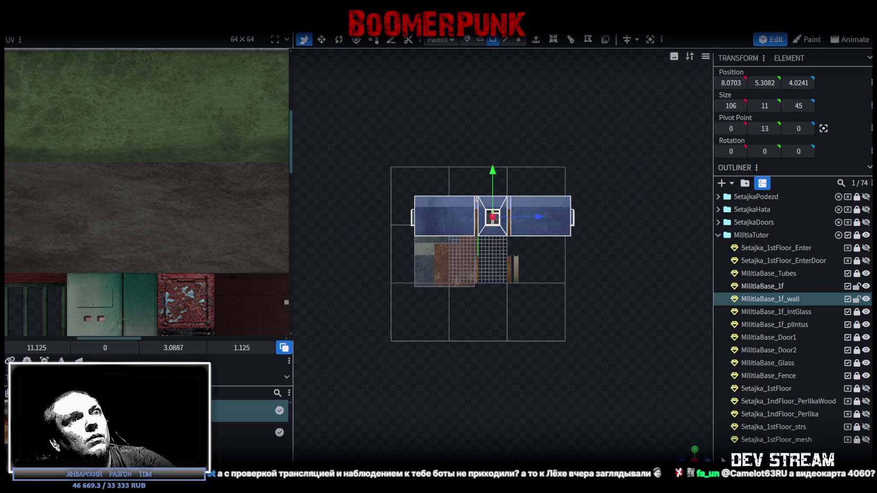
left_click_drag(559, 369, 544, 293)
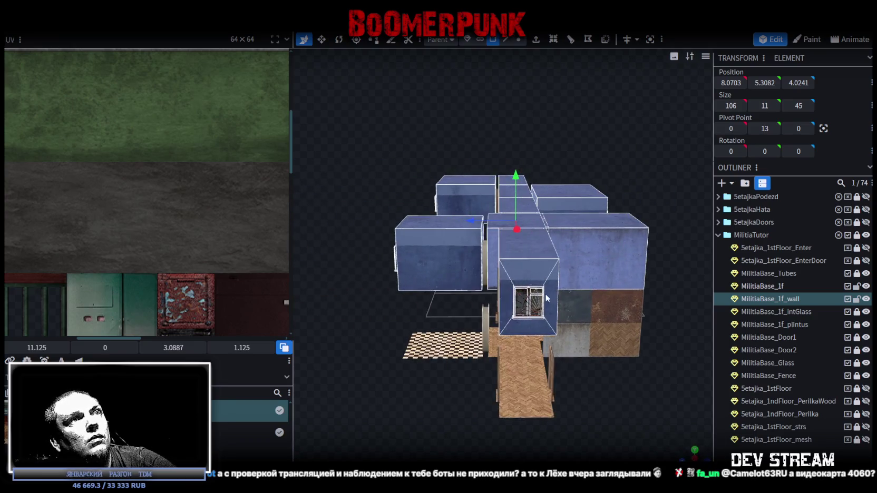
Step: Copy and paste the selected wall faces in place
right_click(582, 252)
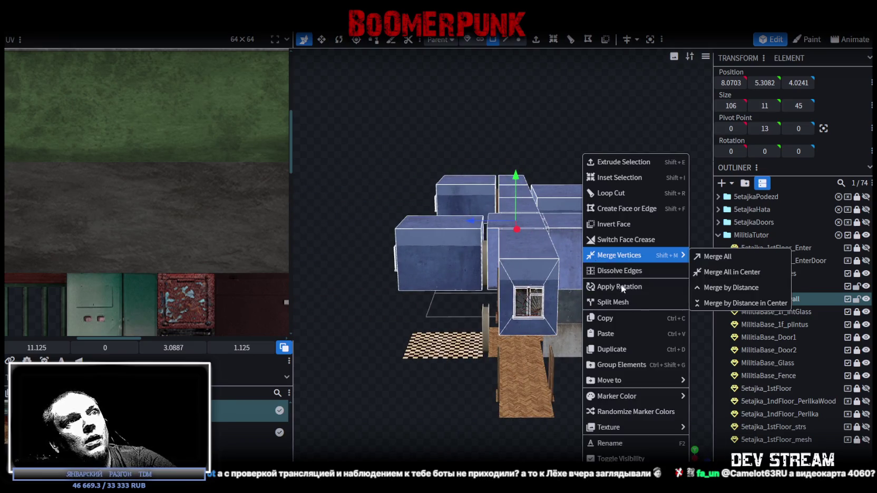
left_click(618, 317)
right_click(590, 257)
left_click(625, 333)
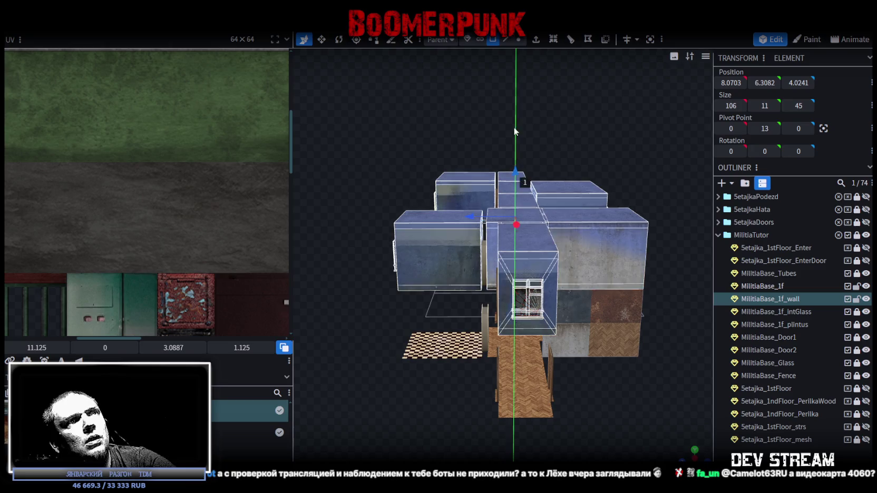
Step: Raise the pasted wall faces 18 units to Y 23.3082
left_click_drag(515, 138, 508, 85)
mouse_move(352, 306)
left_mouse_down()
mouse_move(612, 352)
mouse_move(553, 122)
left_mouse_up()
--------------------------------------------------
▶ _EXERCISE GOAL_
Reproduce all of the data exactly, omitting each picture it holds.

▶ _EXERCISE SOLUTION_
left_click_drag(559, 369, 544, 293)
Step: Copy and paste the selected wall faces in place
right_click(582, 252)
left_click(618, 317)
right_click(590, 257)
left_click(625, 333)
Step: Raise the pasted wall faces 18 units to Y 23.3082
left_click_drag(515, 138, 508, 85)
mouse_move(352, 306)
left_mouse_down()
mouse_move(612, 352)
mouse_move(553, 122)
left_mouse_up()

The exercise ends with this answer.